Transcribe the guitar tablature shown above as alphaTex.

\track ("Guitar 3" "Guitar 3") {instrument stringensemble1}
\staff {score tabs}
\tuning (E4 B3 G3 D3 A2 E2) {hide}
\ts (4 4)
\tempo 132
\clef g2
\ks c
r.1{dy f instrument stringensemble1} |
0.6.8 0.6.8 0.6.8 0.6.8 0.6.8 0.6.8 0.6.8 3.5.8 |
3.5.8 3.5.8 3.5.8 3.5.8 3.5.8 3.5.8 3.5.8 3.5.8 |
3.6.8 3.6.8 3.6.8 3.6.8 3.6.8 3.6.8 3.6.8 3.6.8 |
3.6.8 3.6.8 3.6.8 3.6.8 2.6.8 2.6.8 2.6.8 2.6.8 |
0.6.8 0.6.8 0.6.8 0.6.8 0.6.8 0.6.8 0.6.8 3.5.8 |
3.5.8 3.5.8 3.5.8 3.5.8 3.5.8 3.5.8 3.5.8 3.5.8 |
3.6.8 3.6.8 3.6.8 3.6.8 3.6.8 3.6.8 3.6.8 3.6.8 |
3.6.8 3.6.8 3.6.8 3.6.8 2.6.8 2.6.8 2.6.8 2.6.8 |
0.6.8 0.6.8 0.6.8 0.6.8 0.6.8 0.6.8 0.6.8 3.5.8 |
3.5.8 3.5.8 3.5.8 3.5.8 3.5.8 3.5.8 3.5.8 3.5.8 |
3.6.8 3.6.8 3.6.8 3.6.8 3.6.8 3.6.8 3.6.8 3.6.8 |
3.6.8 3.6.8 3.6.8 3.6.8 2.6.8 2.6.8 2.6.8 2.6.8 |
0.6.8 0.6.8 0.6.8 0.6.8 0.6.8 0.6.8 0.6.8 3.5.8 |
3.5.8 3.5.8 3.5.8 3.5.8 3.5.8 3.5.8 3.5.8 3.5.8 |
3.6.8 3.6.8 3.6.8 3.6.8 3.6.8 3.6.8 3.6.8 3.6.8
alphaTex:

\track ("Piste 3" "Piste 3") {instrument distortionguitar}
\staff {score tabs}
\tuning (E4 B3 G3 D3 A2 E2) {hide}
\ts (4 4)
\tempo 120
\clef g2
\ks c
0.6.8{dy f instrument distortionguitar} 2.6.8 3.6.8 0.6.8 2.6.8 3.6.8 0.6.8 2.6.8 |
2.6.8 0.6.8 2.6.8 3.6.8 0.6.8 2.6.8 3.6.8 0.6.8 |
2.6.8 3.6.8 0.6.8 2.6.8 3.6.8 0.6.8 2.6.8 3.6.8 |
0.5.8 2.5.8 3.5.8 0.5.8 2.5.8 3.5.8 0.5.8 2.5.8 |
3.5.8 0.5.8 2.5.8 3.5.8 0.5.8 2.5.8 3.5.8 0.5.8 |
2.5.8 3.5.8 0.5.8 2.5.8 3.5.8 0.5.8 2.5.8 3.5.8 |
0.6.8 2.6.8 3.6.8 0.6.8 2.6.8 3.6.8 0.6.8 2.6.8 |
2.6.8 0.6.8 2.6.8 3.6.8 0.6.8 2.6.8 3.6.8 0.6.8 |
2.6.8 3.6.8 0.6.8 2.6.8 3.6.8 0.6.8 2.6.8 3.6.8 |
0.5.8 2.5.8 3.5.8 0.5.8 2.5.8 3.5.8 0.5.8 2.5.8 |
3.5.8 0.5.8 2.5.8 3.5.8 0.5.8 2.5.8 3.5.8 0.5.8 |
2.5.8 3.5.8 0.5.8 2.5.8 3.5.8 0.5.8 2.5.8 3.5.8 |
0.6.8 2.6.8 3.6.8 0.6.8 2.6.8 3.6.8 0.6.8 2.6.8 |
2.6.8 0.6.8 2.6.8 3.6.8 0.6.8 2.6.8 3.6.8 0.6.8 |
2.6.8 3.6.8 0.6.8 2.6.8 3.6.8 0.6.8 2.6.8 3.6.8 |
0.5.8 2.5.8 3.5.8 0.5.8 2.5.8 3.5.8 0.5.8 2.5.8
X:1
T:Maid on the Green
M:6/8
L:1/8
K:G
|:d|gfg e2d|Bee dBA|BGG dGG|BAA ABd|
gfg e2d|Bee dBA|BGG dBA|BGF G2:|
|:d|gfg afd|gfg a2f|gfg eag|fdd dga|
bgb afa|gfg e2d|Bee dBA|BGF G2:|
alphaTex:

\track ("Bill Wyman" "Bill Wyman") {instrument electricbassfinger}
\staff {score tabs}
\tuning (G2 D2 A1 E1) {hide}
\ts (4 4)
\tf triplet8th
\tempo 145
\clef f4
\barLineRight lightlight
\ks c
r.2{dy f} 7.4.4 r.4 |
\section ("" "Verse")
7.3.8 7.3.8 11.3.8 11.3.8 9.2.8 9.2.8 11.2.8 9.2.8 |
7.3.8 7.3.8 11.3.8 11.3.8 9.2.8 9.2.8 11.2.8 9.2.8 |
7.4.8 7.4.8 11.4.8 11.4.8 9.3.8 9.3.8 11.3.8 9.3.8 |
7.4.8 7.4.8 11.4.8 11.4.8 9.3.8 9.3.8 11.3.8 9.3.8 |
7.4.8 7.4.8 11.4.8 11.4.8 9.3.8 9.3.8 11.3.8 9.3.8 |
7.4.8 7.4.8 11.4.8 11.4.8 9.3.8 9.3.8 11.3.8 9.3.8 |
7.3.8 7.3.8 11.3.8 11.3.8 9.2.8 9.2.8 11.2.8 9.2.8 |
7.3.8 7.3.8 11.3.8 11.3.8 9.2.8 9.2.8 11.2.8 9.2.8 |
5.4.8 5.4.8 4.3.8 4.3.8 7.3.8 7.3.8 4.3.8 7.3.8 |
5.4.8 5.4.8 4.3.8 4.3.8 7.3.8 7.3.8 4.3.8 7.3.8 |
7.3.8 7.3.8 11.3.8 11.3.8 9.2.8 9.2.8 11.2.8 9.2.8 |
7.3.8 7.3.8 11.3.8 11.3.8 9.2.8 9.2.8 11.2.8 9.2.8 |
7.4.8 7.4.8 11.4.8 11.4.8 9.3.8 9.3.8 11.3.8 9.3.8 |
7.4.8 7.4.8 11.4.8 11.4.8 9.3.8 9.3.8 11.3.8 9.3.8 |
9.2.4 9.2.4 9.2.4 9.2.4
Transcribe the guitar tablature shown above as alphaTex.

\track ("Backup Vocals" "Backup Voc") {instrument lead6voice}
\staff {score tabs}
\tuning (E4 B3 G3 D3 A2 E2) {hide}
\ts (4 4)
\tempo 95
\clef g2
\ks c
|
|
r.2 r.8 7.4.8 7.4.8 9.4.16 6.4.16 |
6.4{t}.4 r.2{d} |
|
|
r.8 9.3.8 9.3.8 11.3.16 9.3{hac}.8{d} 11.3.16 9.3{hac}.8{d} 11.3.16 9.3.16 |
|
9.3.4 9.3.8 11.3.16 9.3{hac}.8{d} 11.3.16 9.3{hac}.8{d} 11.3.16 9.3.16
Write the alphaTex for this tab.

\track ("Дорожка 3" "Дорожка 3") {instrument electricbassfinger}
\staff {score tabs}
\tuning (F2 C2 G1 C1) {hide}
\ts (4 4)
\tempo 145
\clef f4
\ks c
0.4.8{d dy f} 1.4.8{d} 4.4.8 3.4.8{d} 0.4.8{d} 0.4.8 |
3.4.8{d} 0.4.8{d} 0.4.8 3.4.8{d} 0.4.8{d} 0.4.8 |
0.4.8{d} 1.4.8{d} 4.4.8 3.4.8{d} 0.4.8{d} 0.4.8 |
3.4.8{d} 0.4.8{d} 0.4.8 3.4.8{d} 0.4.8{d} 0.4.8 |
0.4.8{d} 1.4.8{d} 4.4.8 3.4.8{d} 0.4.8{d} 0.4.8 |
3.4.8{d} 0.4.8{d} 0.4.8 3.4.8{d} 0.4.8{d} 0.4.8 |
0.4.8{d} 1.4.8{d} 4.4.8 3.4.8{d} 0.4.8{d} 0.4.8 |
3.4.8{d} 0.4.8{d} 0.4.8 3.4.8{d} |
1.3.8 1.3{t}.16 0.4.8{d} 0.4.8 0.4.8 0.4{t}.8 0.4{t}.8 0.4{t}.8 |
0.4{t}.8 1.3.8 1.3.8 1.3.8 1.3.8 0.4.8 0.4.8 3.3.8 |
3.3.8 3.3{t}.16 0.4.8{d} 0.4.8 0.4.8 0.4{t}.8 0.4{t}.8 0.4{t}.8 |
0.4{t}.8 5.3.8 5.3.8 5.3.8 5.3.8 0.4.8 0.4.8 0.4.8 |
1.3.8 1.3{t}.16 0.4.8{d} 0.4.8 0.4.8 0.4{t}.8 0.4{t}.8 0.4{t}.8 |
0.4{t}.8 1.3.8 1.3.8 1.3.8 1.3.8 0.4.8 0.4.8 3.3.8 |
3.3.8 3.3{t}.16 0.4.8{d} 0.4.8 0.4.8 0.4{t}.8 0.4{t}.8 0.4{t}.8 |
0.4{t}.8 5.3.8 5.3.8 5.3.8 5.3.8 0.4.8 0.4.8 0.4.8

=====

_What the task requires_
Show every line of the records above that contains the string "electricbassfinger".

_Result for this task_
\track ("Bill Wyman" "Bill Wyman") {instrument electricbassfinger}
\track ("Дорожка 3" "Дорожка 3") {instrument electricbassfinger}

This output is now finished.